Conferences are good, and we attend a lot of them. Our annual conference tour includes two NAR conventions, two Inman Connects, CMLS, two RESO conferences, T3, RISMedia, and a variety of franchise, state AOR, LeadingRE, The Realty Alliance, 1000Watt, Clareity, and large AOR or MLS events. Yup – that is a lot of travel. If you add up the flight costs, hotel costs, convention fees, etc., it's expensive, especially when you have multiple people attending.

I remember a conversation with the event manager at Trulia a few years ago before the Zillow deal. They were attending over 450 events a year at the time. Yikes! It's old school business development – belly to belly, burnin' shoe leather.

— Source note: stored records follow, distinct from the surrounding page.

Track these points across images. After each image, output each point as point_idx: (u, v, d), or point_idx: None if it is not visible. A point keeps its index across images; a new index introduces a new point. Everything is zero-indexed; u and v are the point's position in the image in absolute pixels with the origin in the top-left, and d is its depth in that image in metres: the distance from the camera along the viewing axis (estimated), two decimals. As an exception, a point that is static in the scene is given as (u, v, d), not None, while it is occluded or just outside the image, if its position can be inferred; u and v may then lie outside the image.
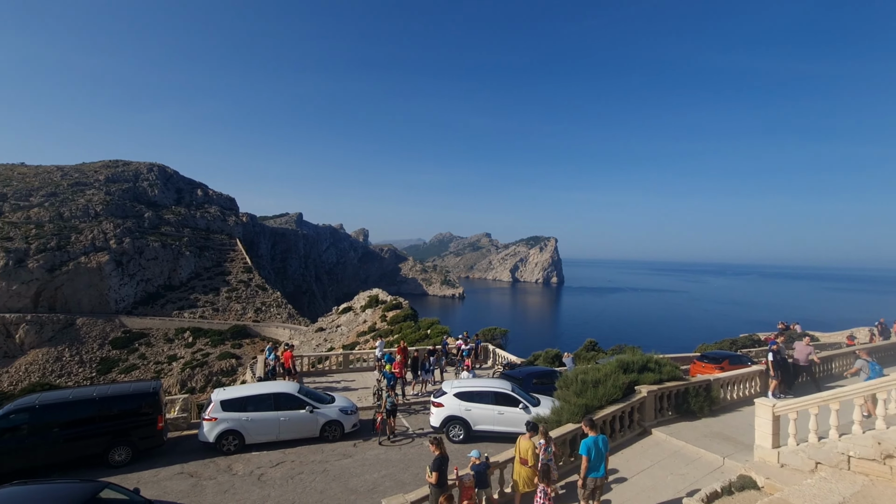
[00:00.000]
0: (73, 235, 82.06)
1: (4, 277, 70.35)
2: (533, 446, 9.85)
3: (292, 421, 15.40)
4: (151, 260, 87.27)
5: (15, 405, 13.90)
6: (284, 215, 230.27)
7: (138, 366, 65.68)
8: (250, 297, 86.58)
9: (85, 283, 76.11)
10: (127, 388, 15.37)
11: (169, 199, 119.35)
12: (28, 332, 67.62)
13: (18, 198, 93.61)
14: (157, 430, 14.52)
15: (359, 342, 36.00)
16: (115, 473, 13.48)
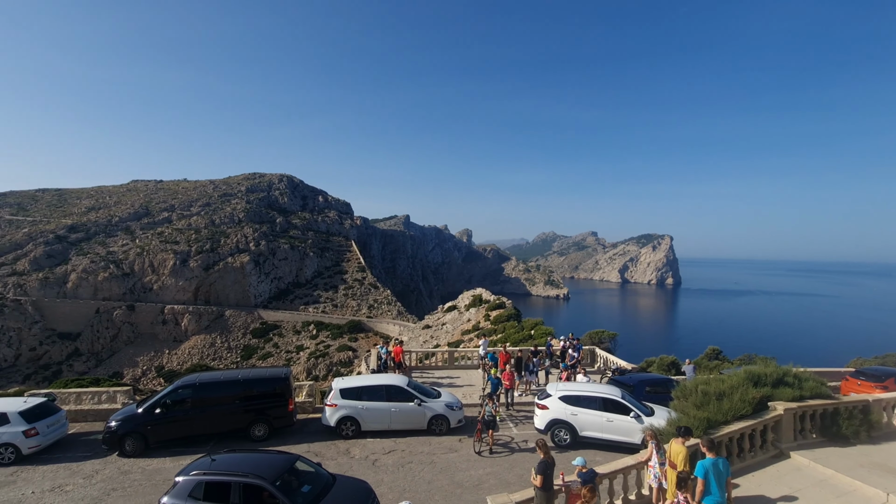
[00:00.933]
0: (222, 239, 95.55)
1: (174, 275, 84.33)
2: (685, 452, 9.22)
3: (402, 412, 16.33)
4: (282, 260, 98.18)
5: (181, 382, 16.65)
6: (393, 218, 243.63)
7: (272, 353, 74.32)
8: (364, 295, 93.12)
9: (231, 280, 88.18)
10: (264, 372, 17.55)
11: (296, 206, 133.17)
12: (190, 321, 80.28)
13: (182, 209, 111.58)
14: (288, 411, 16.38)
15: (463, 340, 36.82)
16: (257, 447, 15.52)
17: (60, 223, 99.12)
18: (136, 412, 15.47)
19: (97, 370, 68.59)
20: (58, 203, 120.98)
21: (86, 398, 19.03)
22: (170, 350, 76.35)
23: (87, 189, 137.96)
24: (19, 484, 13.20)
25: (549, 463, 9.24)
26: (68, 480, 13.38)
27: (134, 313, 79.49)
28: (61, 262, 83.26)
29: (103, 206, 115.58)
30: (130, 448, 15.01)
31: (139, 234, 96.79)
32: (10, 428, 14.53)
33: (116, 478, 13.54)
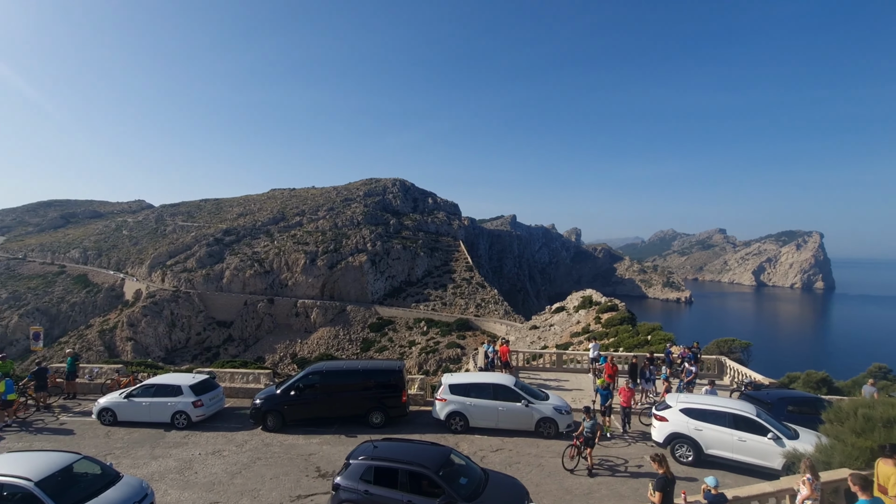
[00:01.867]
0: (344, 240, 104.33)
1: (304, 273, 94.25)
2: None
3: (509, 412, 16.38)
4: (395, 260, 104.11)
5: (312, 369, 18.61)
6: (499, 218, 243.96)
7: (387, 347, 79.22)
8: (471, 294, 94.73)
9: (351, 278, 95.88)
10: (381, 364, 18.89)
11: (407, 208, 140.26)
12: (318, 314, 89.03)
13: (311, 213, 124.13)
14: (402, 402, 17.41)
15: (572, 343, 35.64)
16: (375, 433, 16.76)
17: (218, 228, 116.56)
18: (275, 393, 17.67)
19: (245, 354, 79.35)
20: (216, 210, 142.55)
21: (237, 378, 22.22)
22: (301, 340, 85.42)
23: (237, 198, 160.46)
24: (189, 446, 15.90)
25: (669, 479, 8.62)
26: (224, 447, 15.77)
27: (273, 306, 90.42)
28: (218, 261, 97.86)
29: (249, 212, 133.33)
30: (271, 424, 17.20)
31: (277, 236, 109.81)
32: (183, 399, 17.56)
33: (261, 448, 15.62)
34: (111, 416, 17.81)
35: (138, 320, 79.34)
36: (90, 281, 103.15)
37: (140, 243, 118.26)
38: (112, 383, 21.69)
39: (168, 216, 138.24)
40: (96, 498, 10.32)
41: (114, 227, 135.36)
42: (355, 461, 10.78)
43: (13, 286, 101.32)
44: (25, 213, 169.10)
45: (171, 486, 12.99)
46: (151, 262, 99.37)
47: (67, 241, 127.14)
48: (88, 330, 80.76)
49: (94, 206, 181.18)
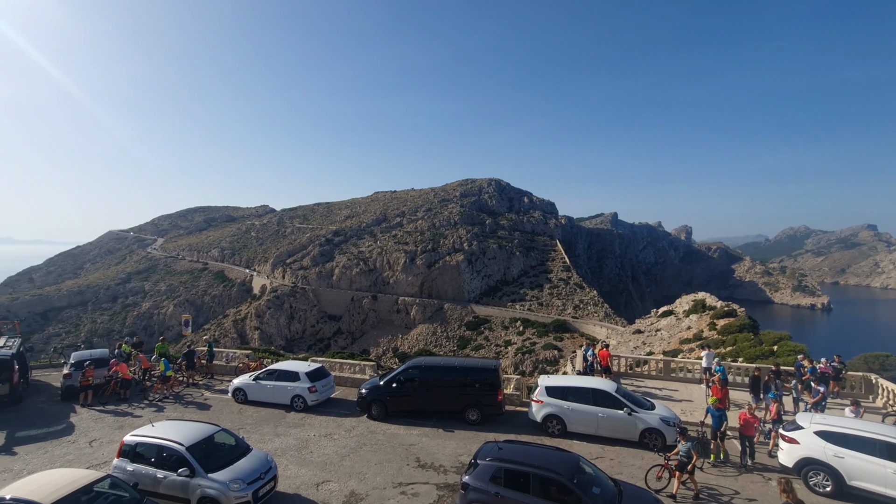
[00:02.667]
0: (441, 240, 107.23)
1: (404, 271, 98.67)
2: None
3: (610, 419, 15.67)
4: (491, 259, 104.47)
5: (411, 363, 19.50)
6: (599, 216, 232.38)
7: (483, 346, 79.87)
8: (569, 295, 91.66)
9: (448, 277, 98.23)
10: (477, 362, 19.16)
11: (503, 208, 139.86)
12: (417, 311, 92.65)
13: (410, 214, 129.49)
14: (497, 400, 17.52)
15: (681, 350, 32.88)
16: (471, 430, 17.10)
17: (329, 229, 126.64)
18: (378, 384, 18.83)
19: (352, 346, 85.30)
20: (327, 213, 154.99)
21: (345, 368, 24.05)
22: (402, 335, 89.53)
23: (345, 201, 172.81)
24: (305, 427, 17.59)
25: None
26: (335, 430, 17.19)
27: (376, 302, 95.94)
28: (329, 260, 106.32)
29: (355, 214, 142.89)
30: (375, 413, 18.36)
31: (379, 236, 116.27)
32: (300, 384, 19.46)
33: (366, 435, 16.77)
34: (243, 395, 20.36)
35: (263, 312, 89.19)
36: (226, 276, 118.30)
37: (265, 243, 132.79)
38: (243, 367, 24.75)
39: (287, 219, 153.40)
40: (231, 466, 11.92)
41: (244, 229, 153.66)
42: (483, 462, 10.65)
43: (169, 280, 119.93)
44: (178, 218, 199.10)
45: (291, 461, 14.50)
46: (274, 261, 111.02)
47: (209, 241, 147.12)
48: (225, 319, 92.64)
49: (229, 210, 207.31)
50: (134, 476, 11.75)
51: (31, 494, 9.19)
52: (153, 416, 18.42)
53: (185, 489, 11.44)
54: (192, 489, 11.36)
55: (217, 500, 11.17)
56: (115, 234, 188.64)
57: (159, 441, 12.13)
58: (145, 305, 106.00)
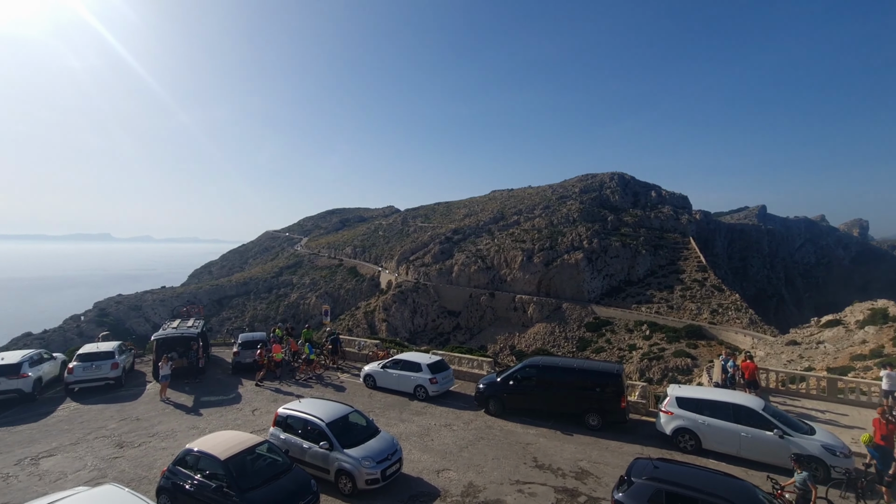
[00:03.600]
0: (559, 238, 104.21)
1: (521, 269, 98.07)
2: None
3: (756, 441, 13.89)
4: (614, 258, 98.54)
5: (528, 362, 19.42)
6: (743, 210, 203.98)
7: (605, 349, 75.81)
8: (705, 298, 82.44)
9: (567, 276, 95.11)
10: (598, 365, 18.36)
11: (627, 203, 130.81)
12: (534, 309, 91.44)
13: (527, 212, 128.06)
14: (620, 407, 16.61)
15: (853, 367, 27.52)
16: (591, 435, 16.50)
17: (448, 228, 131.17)
18: (496, 380, 19.11)
19: (470, 342, 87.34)
20: (446, 212, 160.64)
21: (463, 362, 24.81)
22: (519, 333, 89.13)
23: (463, 200, 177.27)
24: (427, 416, 18.59)
25: None
26: (454, 422, 17.90)
27: (494, 300, 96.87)
28: (449, 257, 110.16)
29: (473, 213, 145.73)
30: (493, 408, 18.68)
31: (497, 234, 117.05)
32: (422, 375, 20.61)
33: (483, 429, 17.16)
34: (372, 381, 22.22)
35: (390, 305, 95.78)
36: (358, 272, 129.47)
37: (390, 241, 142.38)
38: (372, 355, 26.99)
39: (410, 218, 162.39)
40: (363, 444, 13.14)
41: (373, 228, 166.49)
42: (639, 480, 9.97)
43: (312, 275, 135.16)
44: (319, 220, 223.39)
45: (414, 447, 15.48)
46: (398, 258, 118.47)
47: (343, 240, 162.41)
48: (357, 311, 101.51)
49: (360, 212, 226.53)
50: (285, 444, 13.61)
51: (212, 449, 11.30)
52: (300, 394, 21.07)
53: (325, 460, 12.93)
54: (331, 461, 12.79)
55: (351, 474, 12.43)
56: (271, 234, 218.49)
57: (305, 415, 13.88)
58: (293, 296, 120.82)
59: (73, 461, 14.46)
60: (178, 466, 11.46)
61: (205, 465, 11.14)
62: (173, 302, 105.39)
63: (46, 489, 12.47)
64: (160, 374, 20.73)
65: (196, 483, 10.92)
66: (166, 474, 11.52)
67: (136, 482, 12.69)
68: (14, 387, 19.39)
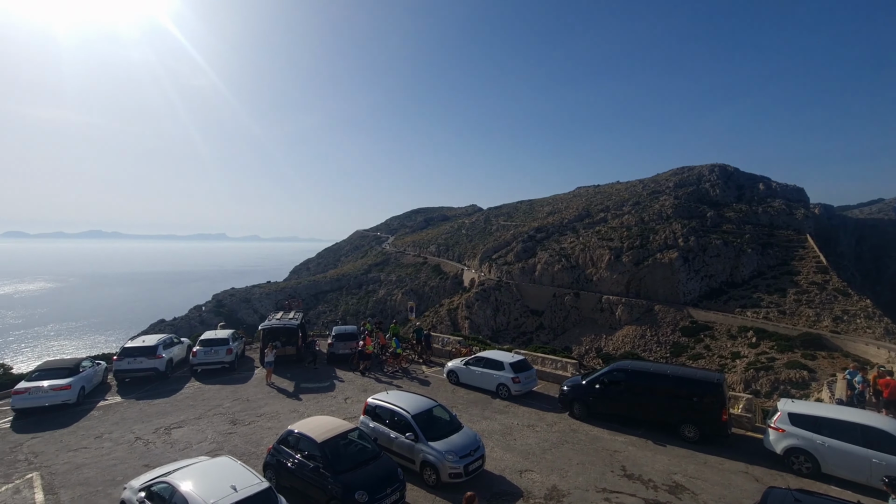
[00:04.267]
0: (651, 236, 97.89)
1: (609, 269, 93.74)
2: None
3: (893, 469, 12.07)
4: (713, 257, 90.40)
5: (616, 366, 18.57)
6: (876, 202, 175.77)
7: (703, 355, 69.92)
8: (825, 303, 72.54)
9: (659, 276, 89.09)
10: (695, 373, 17.03)
11: (729, 197, 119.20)
12: (623, 311, 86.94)
13: (615, 209, 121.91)
14: (721, 420, 15.29)
15: None
16: (687, 448, 15.41)
17: (531, 226, 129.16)
18: (580, 383, 18.53)
19: (554, 342, 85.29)
20: (529, 211, 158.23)
21: (547, 363, 24.35)
22: (606, 335, 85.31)
23: (547, 198, 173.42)
24: (509, 415, 18.55)
25: None
26: (536, 423, 17.67)
27: (579, 300, 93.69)
28: (531, 256, 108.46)
29: (557, 211, 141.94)
30: (577, 412, 18.16)
31: (582, 232, 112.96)
32: (505, 373, 20.59)
33: (567, 432, 16.75)
34: (455, 377, 22.64)
35: (472, 303, 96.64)
36: (441, 270, 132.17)
37: (473, 240, 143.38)
38: (455, 351, 27.46)
39: (493, 217, 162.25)
40: (447, 438, 13.47)
41: (455, 227, 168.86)
42: None
43: (398, 272, 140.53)
44: (404, 219, 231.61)
45: (496, 445, 15.55)
46: (481, 256, 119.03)
47: (427, 239, 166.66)
48: (441, 308, 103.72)
49: (444, 211, 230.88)
50: (374, 432, 14.38)
51: (310, 432, 12.29)
52: (387, 385, 22.10)
53: (410, 451, 13.46)
54: (417, 452, 13.29)
55: (435, 467, 12.82)
56: (361, 233, 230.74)
57: (392, 406, 14.55)
58: (381, 293, 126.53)
59: (196, 433, 16.52)
60: (282, 445, 12.63)
61: (304, 445, 12.16)
62: (277, 295, 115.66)
63: (176, 456, 14.39)
64: (265, 360, 22.95)
65: (296, 462, 11.97)
66: (271, 451, 12.75)
67: (247, 457, 14.17)
68: (151, 366, 22.56)
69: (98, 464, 14.13)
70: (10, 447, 15.40)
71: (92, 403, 19.67)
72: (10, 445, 15.54)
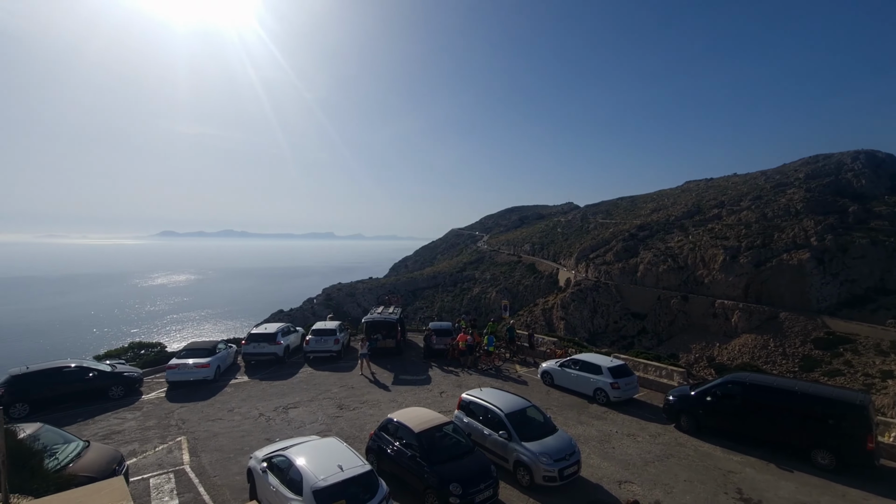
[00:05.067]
0: (775, 234, 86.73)
1: (723, 270, 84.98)
2: None
3: None
4: (857, 259, 77.46)
5: (732, 377, 16.85)
6: None
7: (843, 372, 60.43)
8: None
9: (786, 280, 78.66)
10: (830, 392, 14.87)
11: (879, 188, 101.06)
12: (740, 318, 78.28)
13: (731, 204, 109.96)
14: (865, 448, 13.21)
15: None
16: (820, 477, 13.56)
17: (632, 224, 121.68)
18: (689, 394, 17.15)
19: (658, 348, 79.51)
20: (630, 207, 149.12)
21: (650, 370, 22.86)
22: (720, 343, 77.53)
23: (650, 194, 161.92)
24: (608, 422, 17.76)
25: None
26: (638, 432, 16.70)
27: (687, 304, 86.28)
28: (633, 255, 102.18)
29: (662, 207, 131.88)
30: (684, 424, 16.83)
31: (691, 230, 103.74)
32: (602, 378, 19.75)
33: (673, 446, 15.61)
34: (549, 378, 22.21)
35: (568, 304, 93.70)
36: (536, 269, 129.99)
37: (569, 239, 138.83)
38: (550, 352, 26.92)
39: (590, 215, 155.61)
40: (541, 440, 13.30)
41: (551, 225, 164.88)
42: None
43: (492, 270, 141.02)
44: (498, 218, 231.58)
45: (592, 452, 15.00)
46: (577, 255, 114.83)
47: (521, 237, 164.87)
48: (535, 307, 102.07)
49: (538, 209, 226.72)
50: (468, 427, 14.68)
51: (408, 422, 12.91)
52: (480, 382, 22.38)
53: (504, 449, 13.53)
54: (510, 451, 13.32)
55: (529, 468, 12.74)
56: (456, 232, 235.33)
57: (486, 403, 14.73)
58: (475, 290, 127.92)
59: (309, 414, 18.20)
60: (382, 432, 13.45)
61: (402, 434, 12.82)
62: (378, 291, 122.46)
63: (292, 433, 16.00)
64: (359, 352, 24.47)
65: (395, 449, 12.67)
66: (373, 437, 13.63)
67: (351, 440, 15.29)
68: (272, 351, 25.26)
69: (230, 434, 16.22)
70: (165, 413, 18.30)
71: (225, 381, 22.58)
72: (165, 412, 18.46)
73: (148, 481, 12.82)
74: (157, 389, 21.37)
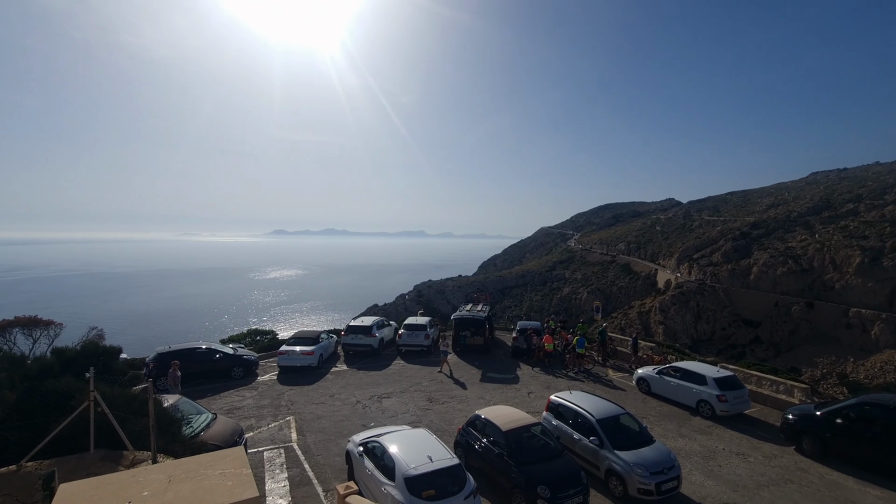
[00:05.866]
0: (935, 232, 72.86)
1: (859, 274, 73.40)
2: None
3: None
4: None
5: (871, 398, 14.60)
6: None
7: None
8: None
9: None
10: None
11: None
12: (883, 330, 67.08)
13: (872, 198, 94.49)
14: None
15: None
16: None
17: (745, 221, 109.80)
18: (813, 413, 15.20)
19: (775, 360, 70.97)
20: (742, 203, 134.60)
21: (764, 383, 20.57)
22: (854, 359, 67.17)
23: (767, 187, 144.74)
24: (713, 437, 16.34)
25: None
26: (749, 452, 15.15)
27: (812, 311, 75.91)
28: (744, 256, 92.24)
29: (781, 202, 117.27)
30: (807, 448, 14.95)
31: (818, 228, 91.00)
32: (707, 389, 18.20)
33: (792, 470, 13.95)
34: (646, 385, 20.96)
35: (668, 307, 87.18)
36: (632, 269, 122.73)
37: (669, 238, 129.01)
38: (647, 358, 25.38)
39: (694, 212, 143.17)
40: (636, 450, 12.64)
41: (649, 223, 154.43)
42: None
43: (583, 270, 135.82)
44: (590, 216, 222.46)
45: (695, 468, 13.92)
46: (679, 255, 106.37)
47: (616, 236, 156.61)
48: (630, 310, 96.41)
49: (635, 206, 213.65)
50: (557, 430, 14.40)
51: (495, 419, 13.01)
52: (569, 384, 21.77)
53: (595, 456, 13.07)
54: (602, 458, 12.84)
55: (622, 478, 12.18)
56: (545, 231, 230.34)
57: (576, 407, 14.34)
58: (565, 290, 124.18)
59: (401, 404, 19.09)
60: (470, 428, 13.70)
61: (490, 431, 12.95)
62: (466, 288, 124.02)
63: (386, 421, 16.91)
64: (441, 349, 24.86)
65: (483, 445, 12.84)
66: (461, 432, 13.94)
67: (440, 432, 15.76)
68: (367, 342, 26.84)
69: (331, 417, 17.58)
70: (276, 394, 20.33)
71: (327, 368, 24.47)
72: (277, 393, 20.50)
73: (262, 454, 14.38)
74: (269, 372, 23.79)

With the economic rebound, these conferences have become overwhelming. When you have thousands attending a conference, it gets out of control. Hotels are sold out, restaurants are impossible, service everywhere is stressed out. But most importantly, you can go to conferences without seeing or meeting many of the people that you want to see. It's a struggle, not fun.

I remember a few years ago when conference guru Brad Inman expanded ConnectSF to New York, London, and Miami. New York stuck, Miami and London did not. I think that Inman must feel the same as I do regarding conferences. His conferences have always had tracks, but he is building micro events at his Connect conferences now. This year, he is launching the Indie Broker Summit – a meeting for independent brokerage firms that will examine how they can pursue success and excellence in the wake of franchise domination. Also, Inman is returning to his roots for CEO Summit by returning to the site in Sonoma where it all started.